IgA-containing immune complexes (IgA-IC) have previously been shown to accumulate in renal tissue, where they trigger inflammation and scarring of the glomeruli. Investigation of the effect of Nefecon® on circulating levels of IgA-IC in the Part A population of the NefIgArd clinical trial (n=160) revealed that patients treated with Nefecon® 16mg/day exhibited a statistically significant decrease in IgA-IC levels compared to patients who received placebo when evaluated at the 3-, 6- and 9-months post randomization. Suppression by treatment with Nefecon® of both IgA-IC formation and galactose-deficient IgA1 as previously reported offers an unprecedented opportunity to target the fundamental immune abnormalities that drive IgA deposition in the kidney and development of IgAN.

An additional analysis of the 160 patients enrolled in Part A of the Phase 3 NefIgArd clinical study was conducted to assess the levels of three soluble factors known for modulating B cell maturation in gut-associated lymphoid tissue (GALT): B-cell activating factor (BAFF), a proliferation-inducing ligand (APRIL) and serum B-cell maturation antigen (sBCMA). Compared to placebo, levels of BAFF were decreased at 3-, 6-, and 9-months after treatment initiation. Levels of APRIL were significantly reduced at the 3- and 6-months timepoints and levels of sBCMA were decreased at the 6-months timepoint. These data further support the potential disease-modifying effect of Nefecon® in IgAN and reinforce the central role of the gut–kidney axis in the pathogenesis of IgAN.

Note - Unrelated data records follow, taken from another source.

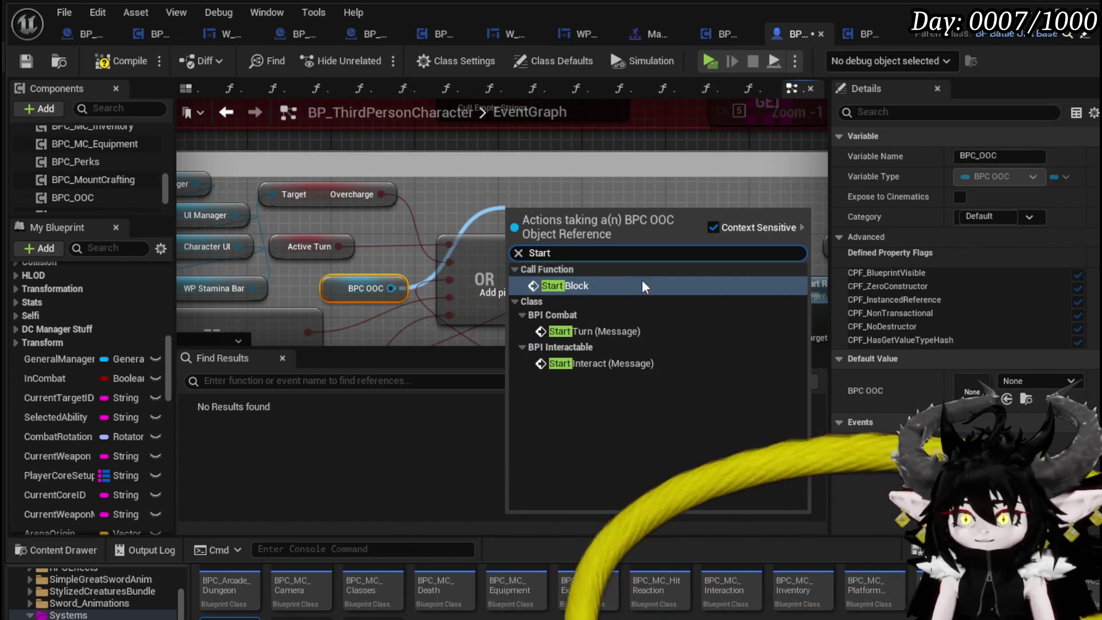
left_click(641, 282)
left_click_drag(533, 210, 617, 167)
Add an End Block call on BPC OOC and move both calls near IA_Block.
left_click_drag(391, 288, 585, 277)
type("End block")
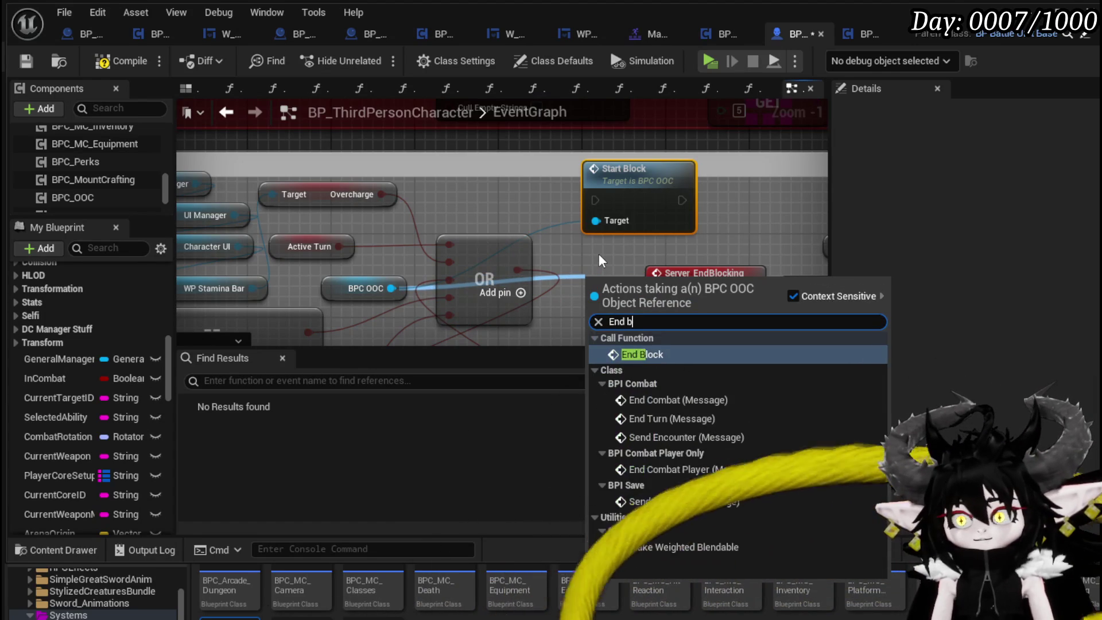
key("Return")
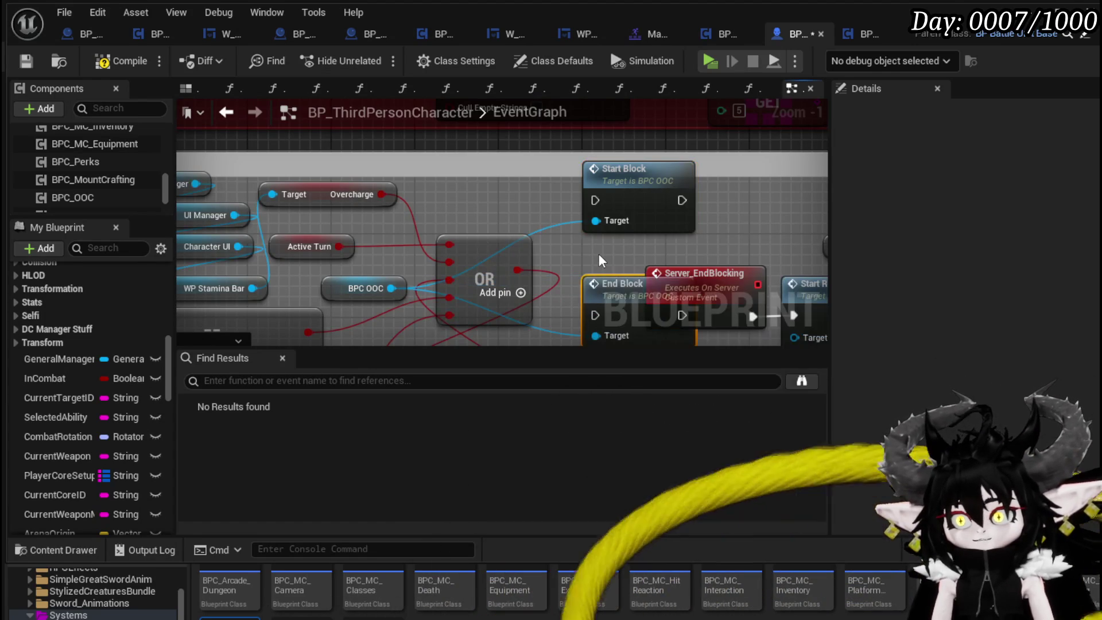
scroll(557, 228, "down", 3)
left_click_drag(561, 224, 560, 201)
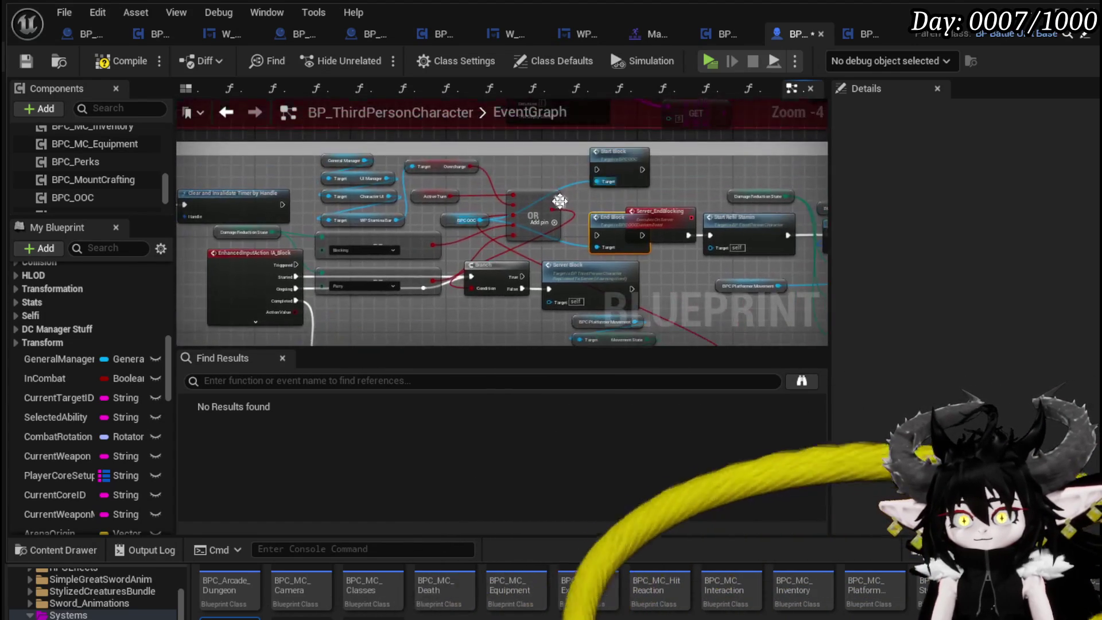
mouse_move(607, 166)
left_mouse_down()
mouse_move(499, 312)
mouse_move(544, 216)
left_mouse_up()
Wire IA_Block's Started output to Start Block and Completed output to End Block.
mouse_move(573, 144)
left_mouse_down()
mouse_move(500, 260)
mouse_move(378, 243)
left_mouse_up()
scroll(499, 255, "up", 2)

To further understand the impact of Nefecon® on chemokine signaling in IgAN patients, the levels of three circulating chemokines known to be present in the intestinal tract at the site of IgA production, CXCL5, CCL13 and CCL11, were assessed in the Part A patient population portion of the NefIGArd trial (n=160). Compared to placebo, the analyses showed that treatment with Nefecon® 16 mg/day resulted in a statistically significant decrease in the levels of CXCL5 and CCL13 and an increase in levels of CCL11 at 3-, 6- and 9-months after treatment initiation. These biomarker data provide additional evidence for a mucosal mechanism of action of Nefecon® in IgAN and support previous observations that disordered lymphocyte trafficking and mucosal dysregulation likely contribute to the pathogenesis of IgAN.

Patient Subgroup Analyses

The full two-year results of the Phase 3 NefIgArd trial (n=364 patients) were further analyzed to assess potential differences in response to Nefecon® treatment based on self-reported Asian (n=83) or White (n=275) ancestry in patients with IgAN. Treatment with Nefecon® 16 mg/day over a 9-month period resulted in clinically meaningful preservation of kidney function in both subgroups, as evidenced by reduction in proteinuria and stabilization of eGFR in these two subgroups when compared to placebo subgroups.

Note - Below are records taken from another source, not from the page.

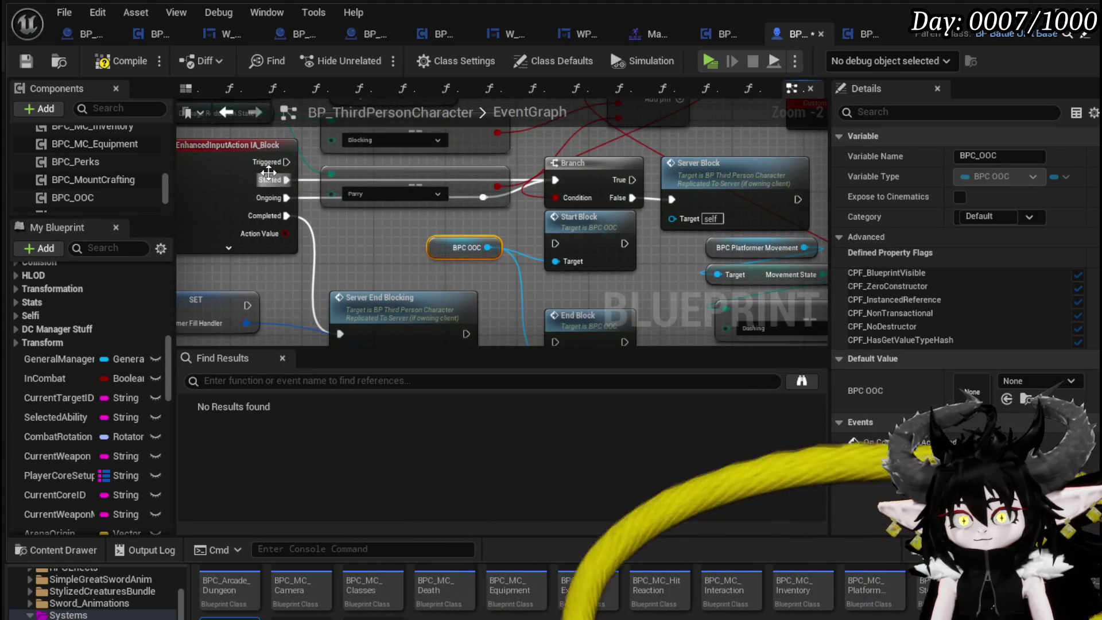
left_click_drag(287, 185, 555, 243)
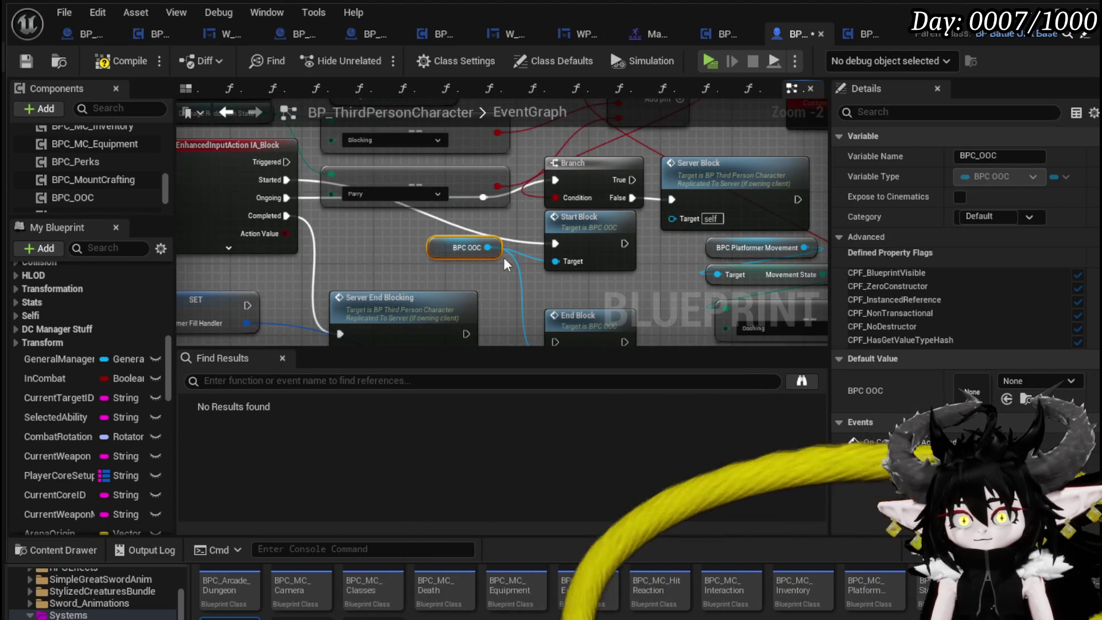
left_click_drag(370, 248, 375, 198)
mouse_move(290, 167)
left_mouse_down()
mouse_move(549, 299)
mouse_move(560, 294)
left_mouse_up()
Add a Hold Block call on BPC OOC and space it between Start Block and End Block.
left_click_drag(492, 198, 515, 245)
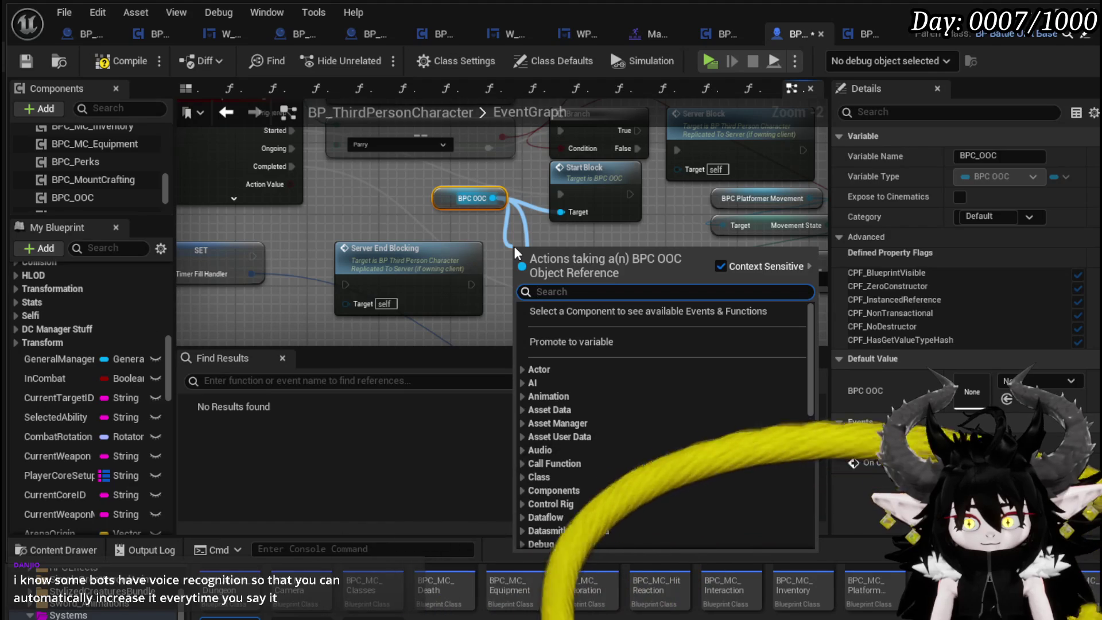
type("ho")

Nefecon® has already been approved and marketed in the United States, the European Union and the UK. The NDA for Nefecon® in mainland China is currently under Priority Review and is expected to be approved in the second half of this year. It was the first non-oncology medicine to receive Breakthrough Therapy Designation in China, reinforcing the urgent need of Nefecon® as a first-in-disease therapeutic option in the nation.  Nefecon® has been available for clinical use in Shanghai Ruijin Hospital's Hainan subsidiary through an early-access program since April.